=== DATASET CONTENT ===
□ □ □ □ □

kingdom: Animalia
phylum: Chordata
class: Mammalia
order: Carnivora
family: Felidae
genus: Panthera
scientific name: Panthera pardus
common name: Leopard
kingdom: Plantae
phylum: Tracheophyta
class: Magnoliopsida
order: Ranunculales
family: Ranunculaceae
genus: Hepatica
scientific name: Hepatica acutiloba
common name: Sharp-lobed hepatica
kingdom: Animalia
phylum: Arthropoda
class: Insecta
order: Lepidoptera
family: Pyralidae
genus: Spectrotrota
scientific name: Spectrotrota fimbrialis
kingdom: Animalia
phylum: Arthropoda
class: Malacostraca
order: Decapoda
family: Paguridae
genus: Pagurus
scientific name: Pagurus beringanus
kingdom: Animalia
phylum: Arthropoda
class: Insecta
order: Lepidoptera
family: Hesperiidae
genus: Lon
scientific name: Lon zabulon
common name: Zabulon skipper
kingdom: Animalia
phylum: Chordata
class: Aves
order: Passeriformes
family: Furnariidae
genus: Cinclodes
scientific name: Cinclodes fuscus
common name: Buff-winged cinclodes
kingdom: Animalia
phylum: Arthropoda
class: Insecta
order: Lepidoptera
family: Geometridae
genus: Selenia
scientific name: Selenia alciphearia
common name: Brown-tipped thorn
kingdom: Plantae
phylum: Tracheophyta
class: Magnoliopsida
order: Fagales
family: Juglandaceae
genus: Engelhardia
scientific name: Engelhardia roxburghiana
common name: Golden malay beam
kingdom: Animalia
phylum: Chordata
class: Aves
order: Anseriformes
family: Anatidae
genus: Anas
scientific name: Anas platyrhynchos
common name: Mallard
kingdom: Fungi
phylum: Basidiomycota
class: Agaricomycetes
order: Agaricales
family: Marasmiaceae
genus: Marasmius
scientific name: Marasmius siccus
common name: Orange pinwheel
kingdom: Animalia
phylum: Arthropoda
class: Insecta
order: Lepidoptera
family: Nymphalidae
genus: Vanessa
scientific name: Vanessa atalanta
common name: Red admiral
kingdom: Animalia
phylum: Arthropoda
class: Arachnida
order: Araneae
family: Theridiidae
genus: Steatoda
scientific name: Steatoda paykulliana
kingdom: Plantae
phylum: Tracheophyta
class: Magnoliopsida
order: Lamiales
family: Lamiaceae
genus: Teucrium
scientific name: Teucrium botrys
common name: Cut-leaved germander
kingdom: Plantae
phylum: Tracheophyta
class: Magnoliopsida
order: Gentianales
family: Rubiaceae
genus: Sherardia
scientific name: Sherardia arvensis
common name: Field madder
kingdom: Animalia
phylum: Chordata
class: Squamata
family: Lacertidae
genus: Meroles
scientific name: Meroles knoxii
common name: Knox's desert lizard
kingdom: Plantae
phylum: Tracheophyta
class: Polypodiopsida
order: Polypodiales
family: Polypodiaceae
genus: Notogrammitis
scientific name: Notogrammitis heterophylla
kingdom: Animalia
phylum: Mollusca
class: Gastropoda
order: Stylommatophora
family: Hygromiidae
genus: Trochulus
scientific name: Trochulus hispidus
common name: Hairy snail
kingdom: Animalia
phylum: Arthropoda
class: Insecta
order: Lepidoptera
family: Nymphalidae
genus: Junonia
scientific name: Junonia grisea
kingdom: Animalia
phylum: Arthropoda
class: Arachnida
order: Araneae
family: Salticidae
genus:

□ □ □ □ □

=== WHAT TO DO ===
Copy the listing above word for word, beginning at the line that contains "scientific name: Meroles knoxii" and stopping after its last line.

=== RESULT OF THE EXERCISE ===
scientific name: Meroles knoxii
common name: Knox's desert lizard
kingdom: Plantae
phylum: Tracheophyta
class: Polypodiopsida
order: Polypodiales
family: Polypodiaceae
genus: Notogrammitis
scientific name: Notogrammitis heterophylla
kingdom: Animalia
phylum: Mollusca
class: Gastropoda
order: Stylommatophora
family: Hygromiidae
genus: Trochulus
scientific name: Trochulus hispidus
common name: Hairy snail
kingdom: Animalia
phylum: Arthropoda
class: Insecta
order: Lepidoptera
family: Nymphalidae
genus: Junonia
scientific name: Junonia grisea
kingdom: Animalia
phylum: Arthropoda
class: Arachnida
order: Araneae
family: Salticidae
genus:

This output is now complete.